## What to produce
Copy out each line below verbatim, skipping any picture.

Records from a data source:
# # # # #
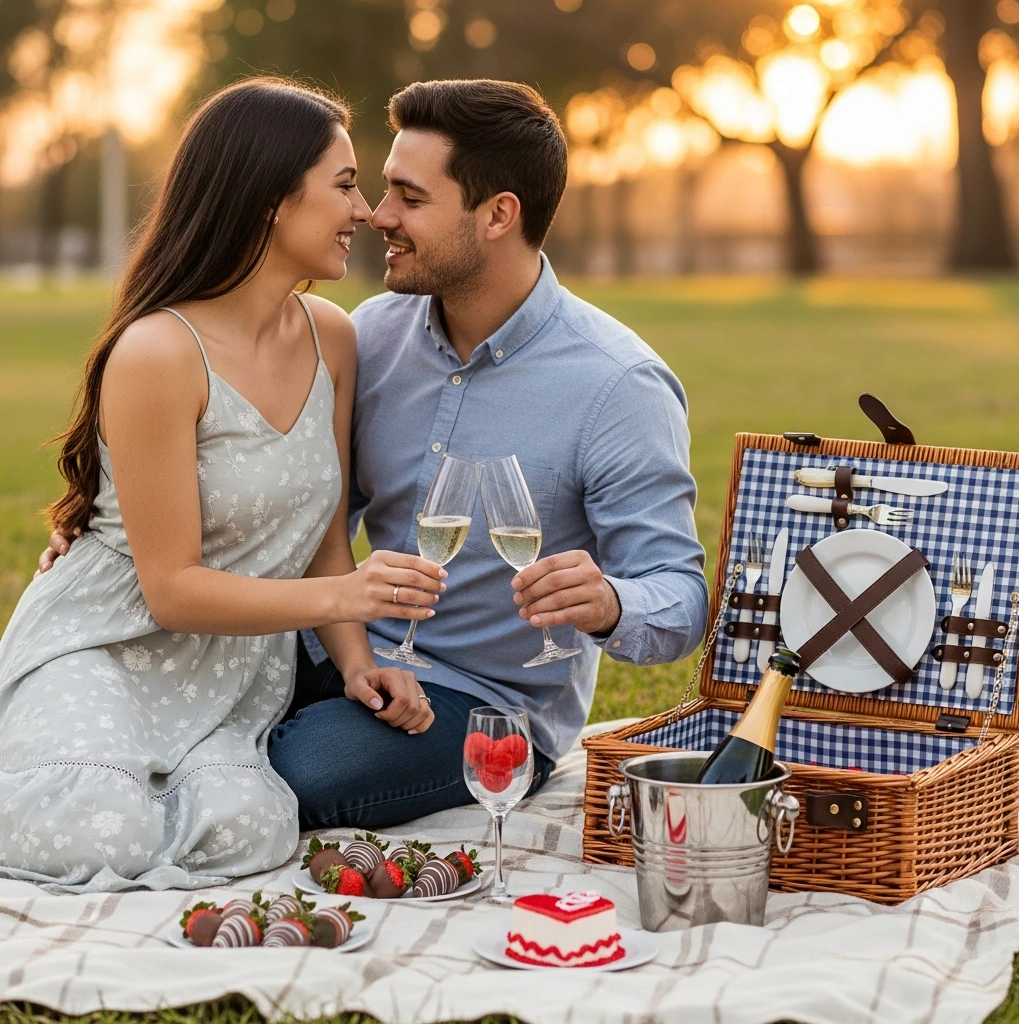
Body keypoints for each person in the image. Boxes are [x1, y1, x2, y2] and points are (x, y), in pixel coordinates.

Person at [39, 79, 709, 834]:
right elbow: (296, 502)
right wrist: (117, 531)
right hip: (337, 646)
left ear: (498, 215)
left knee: (305, 773)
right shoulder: (372, 335)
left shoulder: (617, 385)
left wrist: (613, 602)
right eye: (378, 187)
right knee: (174, 724)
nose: (377, 214)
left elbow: (681, 596)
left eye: (409, 198)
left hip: (482, 698)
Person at [0, 77, 447, 893]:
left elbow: (322, 538)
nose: (364, 211)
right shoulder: (158, 353)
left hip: (231, 677)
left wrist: (358, 665)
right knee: (91, 829)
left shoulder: (332, 338)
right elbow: (171, 590)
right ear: (271, 200)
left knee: (248, 831)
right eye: (345, 185)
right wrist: (350, 597)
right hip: (109, 646)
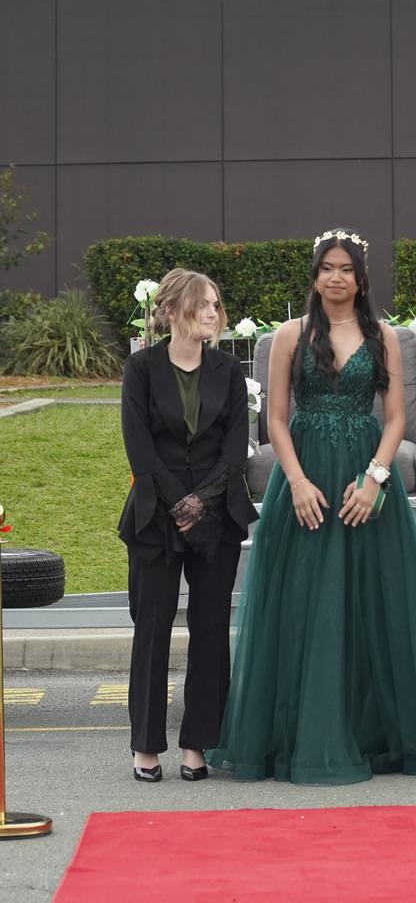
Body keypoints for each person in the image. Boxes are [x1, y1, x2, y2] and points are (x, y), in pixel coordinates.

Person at [206, 229, 416, 784]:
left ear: (361, 278)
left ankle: (378, 736)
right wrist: (295, 482)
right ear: (314, 276)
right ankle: (299, 738)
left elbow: (396, 420)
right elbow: (275, 423)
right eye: (326, 268)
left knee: (374, 605)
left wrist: (375, 480)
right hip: (307, 483)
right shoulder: (289, 336)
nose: (335, 277)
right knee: (308, 607)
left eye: (346, 269)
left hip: (366, 482)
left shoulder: (382, 336)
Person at [118, 267, 257, 782]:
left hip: (218, 516)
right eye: (203, 304)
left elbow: (234, 447)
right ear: (172, 310)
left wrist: (203, 501)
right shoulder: (141, 369)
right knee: (152, 628)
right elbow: (140, 447)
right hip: (156, 516)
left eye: (216, 305)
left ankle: (198, 744)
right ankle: (146, 747)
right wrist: (181, 502)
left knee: (210, 630)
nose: (212, 313)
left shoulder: (227, 370)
# # # # #
## Output of the exercise
Body keypoints for each person in the image. Boxes are [x1, y1, x2, y2] and points are (x, y), in pixel coordinates.

Person at [39, 79, 709, 834]:
right elbow: (296, 502)
right wrist: (117, 531)
right hip: (337, 646)
left ear: (498, 215)
left knee: (305, 773)
right shoulder: (372, 335)
left shoulder: (617, 385)
left wrist: (613, 602)
right eye: (378, 187)
right knee: (174, 724)
nose: (377, 214)
left elbow: (681, 596)
left eye: (409, 198)
left hip: (482, 698)
Person at [0, 77, 447, 893]:
left elbow: (322, 538)
nose: (364, 211)
right shoulder: (158, 353)
left hip: (231, 677)
left wrist: (358, 665)
right knee: (91, 829)
left shoulder: (332, 338)
right elbow: (171, 590)
right ear: (271, 200)
left knee: (248, 831)
right eye: (345, 185)
right wrist: (350, 597)
right hip: (109, 646)
Body keypoints for each person in the image. Boxes are [x1, y1, x2, y2] and points are (x, y), in pixel coordinates.

Person at [206, 229, 416, 784]:
left ear: (361, 278)
left ankle: (378, 736)
right wrist: (295, 482)
right ear: (314, 276)
right ankle: (299, 738)
left elbow: (396, 420)
right elbow: (275, 423)
right eye: (326, 268)
left knee: (374, 605)
left wrist: (375, 480)
right hip: (307, 483)
right shoulder: (289, 336)
nose: (335, 277)
right knee: (308, 607)
left eye: (346, 269)
left hip: (366, 482)
left shoulder: (382, 336)
Person at [118, 267, 257, 782]:
left hip: (218, 516)
right eye: (203, 304)
left elbow: (234, 447)
right ear: (172, 310)
left wrist: (203, 501)
right shoulder: (141, 369)
right knee: (152, 628)
right elbow: (140, 447)
right hip: (156, 516)
left eye: (216, 305)
left ankle: (198, 744)
right ankle: (146, 747)
right wrist: (181, 502)
left knee: (210, 630)
nose: (212, 313)
left shoulder: (227, 370)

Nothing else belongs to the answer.